Today’s announcements show that once again the NHS is wedded to an institutional response to dealing with its problems. Push the re-set button. Don’t change the software. Yet.
The NHS’s current re-set button lies in a bygone system reaction, matched to a hope for its survival and legitimacy. Much like the large corporate organisations that advise it. How many times have you recently heard or advocated that the whole system needs to respond, that system architecture needs to change, or we need Hospitals to get bigger, or systems of care to become more integrated? Or that the Secretary of State needs to be bold. (What does that actually mean?)
For many NHS professionals, nostalgia is the natural human emotion, a survival mechanism that pushes people to avoid risk by applying what we’ve learned and relying on what’s worked or not before. The system has the answer. This mindset is fixated on organisational survival-not improving health services to its consumers.
The NHS has become more conservative; it is looking to the past, to times that seem simpler, and has the urge to re-create them. But when the past has been blown away by new technology, market instability, by the ubiquitous and always-on global hyper network, beloved past practices are useless.
There is one certainty, however. The next decade or two will be defined more by fluidity than by any new, settled paradigm; if there is a pattern to all this, it is that there is no pattern.
So what do should the NHS do?
Firstly it should accept its current position & plan for the future using multiple scenarios. Some of the subsequent responses may include:
An expectation that the Conservative party remains in power, Brexit happens & the NHS could be seen as fertile ground for large US backed corporations. So we could expect to see some “epic” health records projects emerging. If policy is more left of centre, then expect clinically led integrated organisations to emerge with decentralized or devolved governance and leadership. Either way-plan for all types of political outcomes.
“Service”. Re-introduce the concept of it.
Not meeting constitutional targets is both a kop out and also dangerous for the future of the NHS.
Integration solves exactly what? If integration is the answer to service provision excellence and not just safety in numbers/too big to fail, then learn from the US experience of developing accountable care organisations. Explicitly build a strategy for giving power and autonomy to citizens and spend less time wasting money and resource on organisational form and creation. This doesn’t come from writing a public engagement strategy or hiring a Patient Director.
Progress comes from disrupting the current model of service provision by introducing absolute transparency, potentially charging for services & reframing clinical commissioning to focus on navigation. Citizens need a change of mindset, not an info-graphic with them in the middle of a donut shaped diagram. A state funded health system cannot change citizens‘ mindsets through policy interventions.
The question for NHS professionals to answer “how do you ensure that citizens with little health literacy and no understanding of NHS systems & constitutional commitments have the same experience of NHS services as you?”
The cessation of the Care Data programme is not helping to progress a consumer driven organisation. It stops consumer driven care by hiding behind information governance constraints.
Make a decision about the value of commissioning and commit to it. Is it going to replicate payor practice in the US and therefore increase costs, and develop hubs of clinical expertise and data collection and invoice validation? Or is it a loose affiliation of managers and clinicians with limited powers of leverage?
Promote Health Spending
Increase funding, but not through the current channels. The begging bowl culture needs to be phased out. The reality is that citizens may wish not to extend the remit of the NHS. A trusted brand may not be the most popular investment vehicle. (See BHS & M&S for further details, and see constitutional targets being missed above)

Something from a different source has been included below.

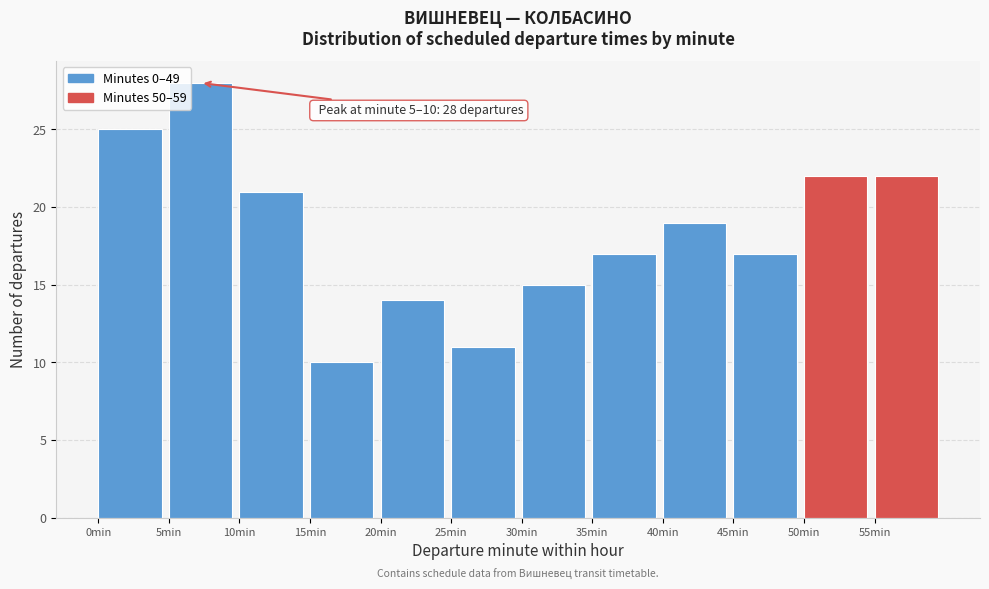

Over which range of the x-axis is the bar tallest?

5 to 10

Promote the challenge of uncertainty instead of the warmth of nostalgia. The “system” (whoever and whatever that may be now) doesn’t have the answer. You and your professional teams have it and you can unlock and embrace the opportunities that this represents.
Finally, the NHS needs some new voices. The same bloggers post. The same thinkers think.

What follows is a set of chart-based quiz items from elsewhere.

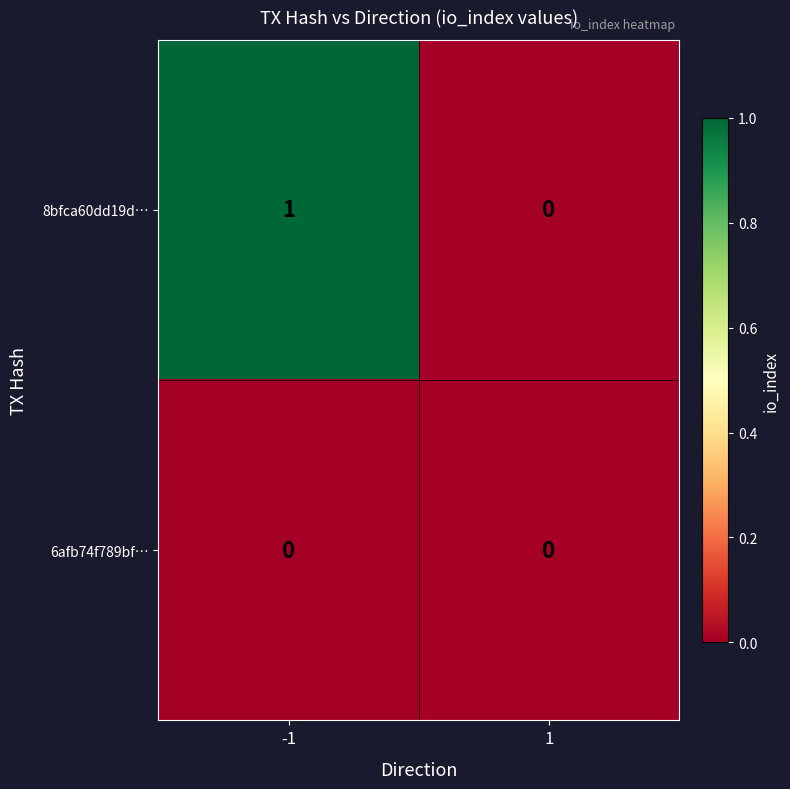

Rank the series at -1 from highest to lowest value.

8bfca60dd19d…, 6afb74f789bf…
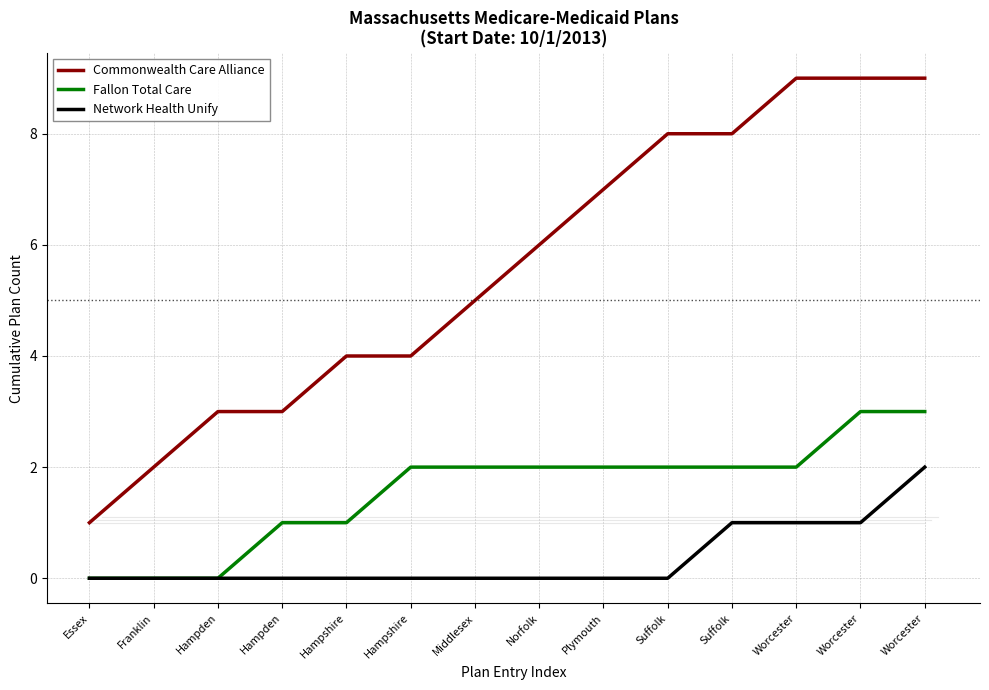

How many lines are shown in the chart?

3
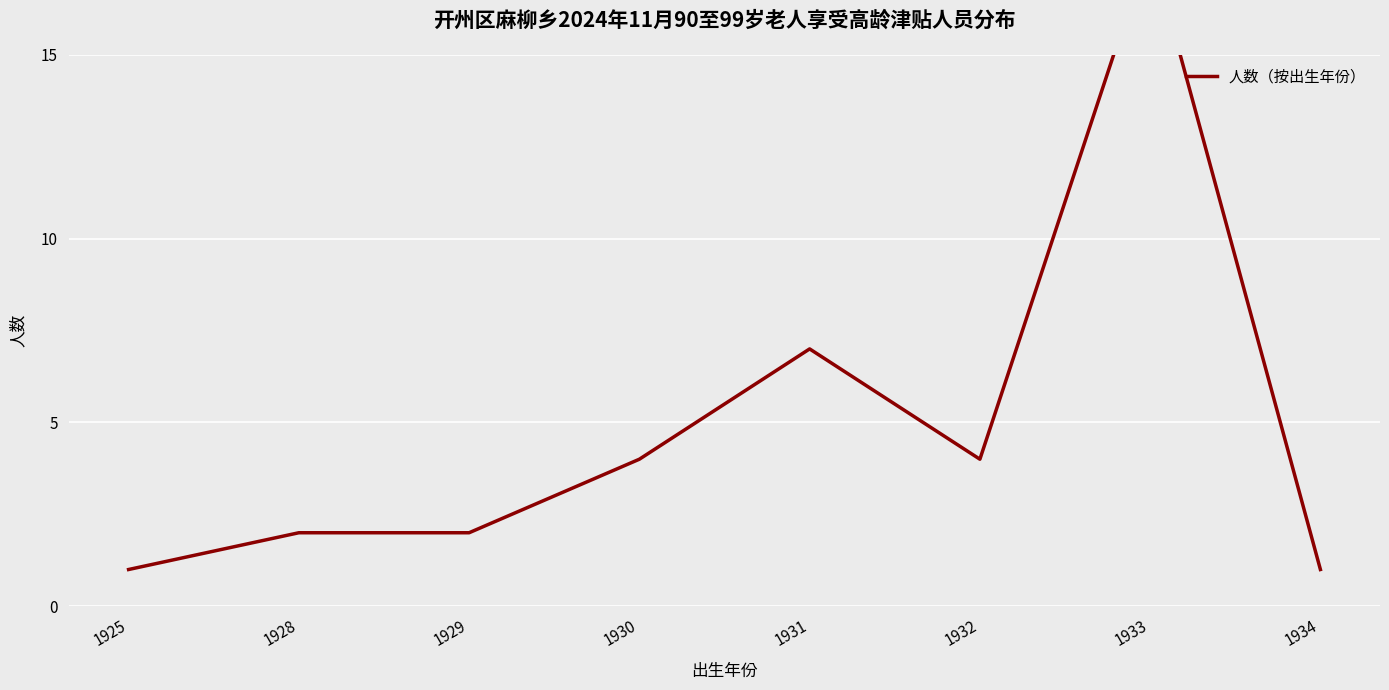

What is the change in value from 1928 to 1932?

+2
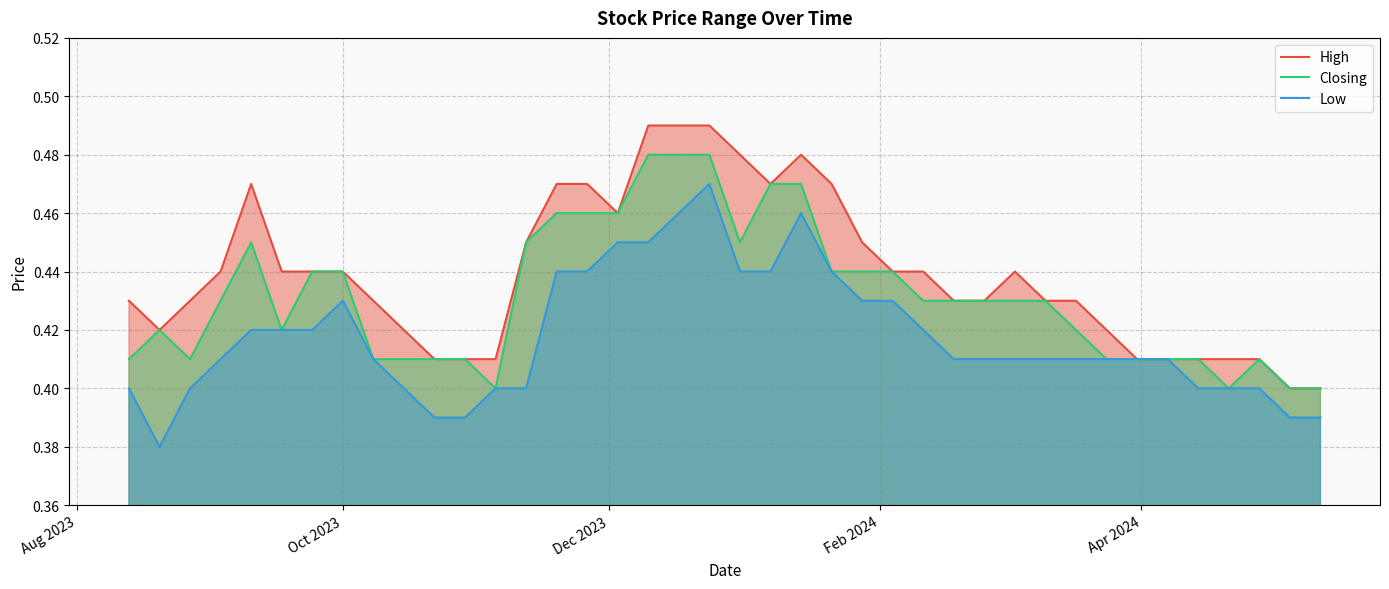

List the series in order of their overall mean, highest first.

High, Closing, Low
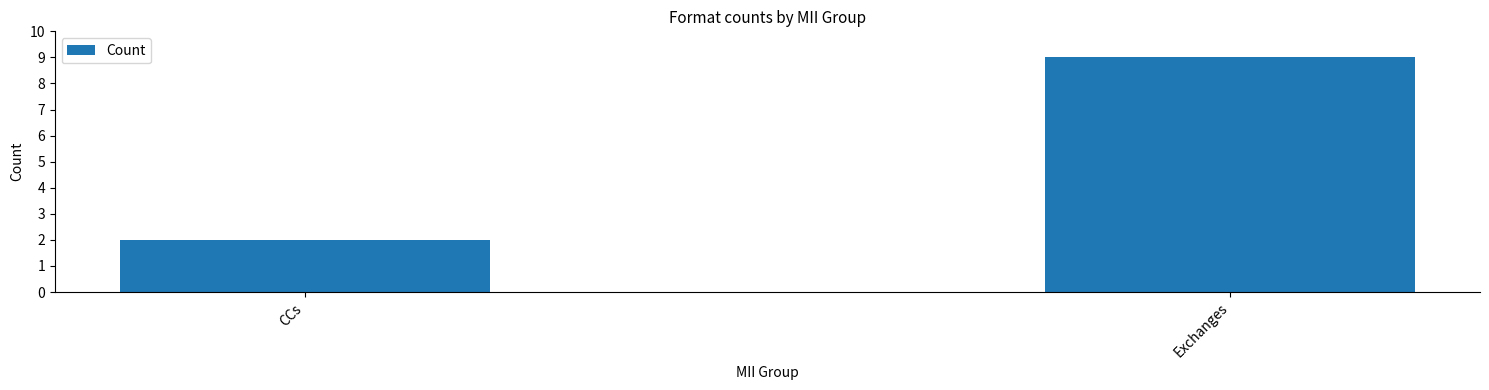

The value at CCs is 3. True or false?

False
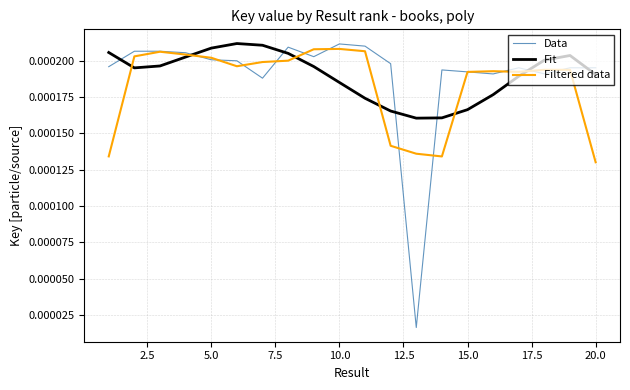

After their last crossing, which series has the higher values: Data or Fit?

Data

The current stereotypical NHS expert is that although they are undoubtedly talented, most of them are very similar. They all bring the same type of energy. Culturally, this means it has very low difference, which almost by definition means they challenge little. The feedback loop supports sameness, and as evidenced by recent history, certainly defies progress. That’s why the NHS feels stale, and stagnant. Who we are is what we create. Stale doesn’t create innovation. Fresh creates innovation.
Local Health and Social Care provision is more like a small ecosystem than a fitness factory. Health and Social Care systems are not sets of machines that can be counted, unbundled and re-engineered by process.
Sustainability in healthcare will come from leaders embracing Succession.
Nurturing top leaders in world class hospitals, being incentivised to move care out of hospitals to integrated community and primary care teams, modernising and investing in real primary care and not only “retail primary care”, and the most important of all- extending health literacy and navigation.
The NHS needs a Succession plan. A Turnaround plan is defunct.